The kind of commentary found in the media today is not likely to be terribly helpful. Did Thatcher, despite her media image of the Iron Maiden, have a sensitive side? Could she feel for those who were displaced and broken by her insistence on market solutions? Or those ruined by her resistance to the unions—especially the miners unions? Was she really hard, or just someone who saw the larger picture of what needed to be done? While these and other such matters largely compose the elements of her construction as a media icon, it will be suggested here that they are all mystifications when it comes to the real significance of her actions.

This is not to deny that she had capacities of her own in finding her way through the dilemmas she faced. One is tempted to see these narrowly in terms of a blinkered and absolute determination to pursue her interests, in this respect not unlike Australia’s current Prime Minister. It may be that Thatcher also had more complex capacities, although a number of her close associates attributed her success to an extremely narrow frame of mind. The issue, though, is not really such capacities but rather the meanings associated with Thatcher’s transformative agenda. The main reason she is so highly (or lowly) regarded is what is considered her transformative ‘success’. But this success was surely not a consequence of personal qualities.

**Task statement:**
Please answer these questions from the Thatcher passage above:
(a) What media image of Thatcher does it name?
(b) Whose determination does it say hers was not unlike?
(c) To what did a number of her close associates attribute her success?

**Information provided:**
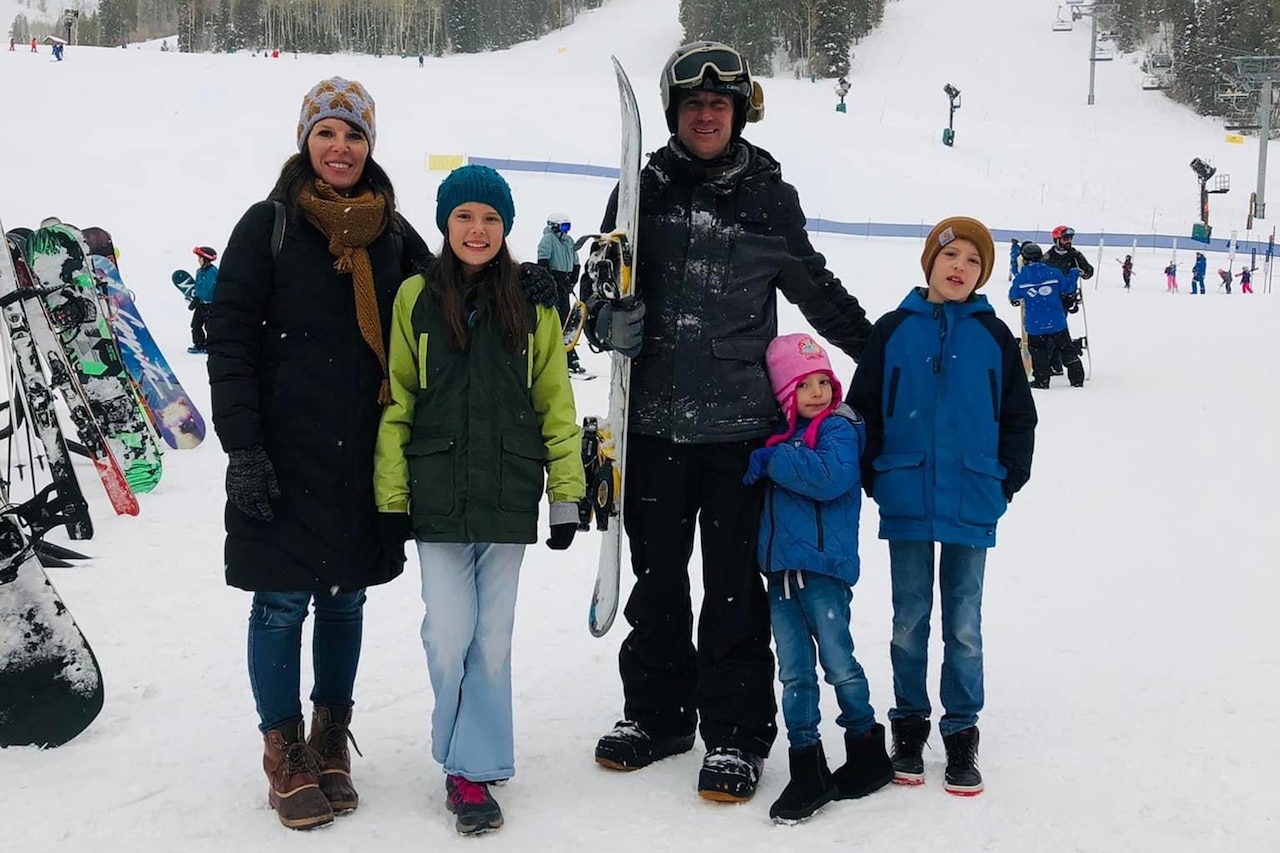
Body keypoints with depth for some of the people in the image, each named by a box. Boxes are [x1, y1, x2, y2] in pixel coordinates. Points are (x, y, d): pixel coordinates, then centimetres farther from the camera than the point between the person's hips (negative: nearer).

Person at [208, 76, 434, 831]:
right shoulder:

**Solution:**
(a) The Iron Maiden
(b) Australia's current Prime Minister
(c) An extremely narrow frame of mind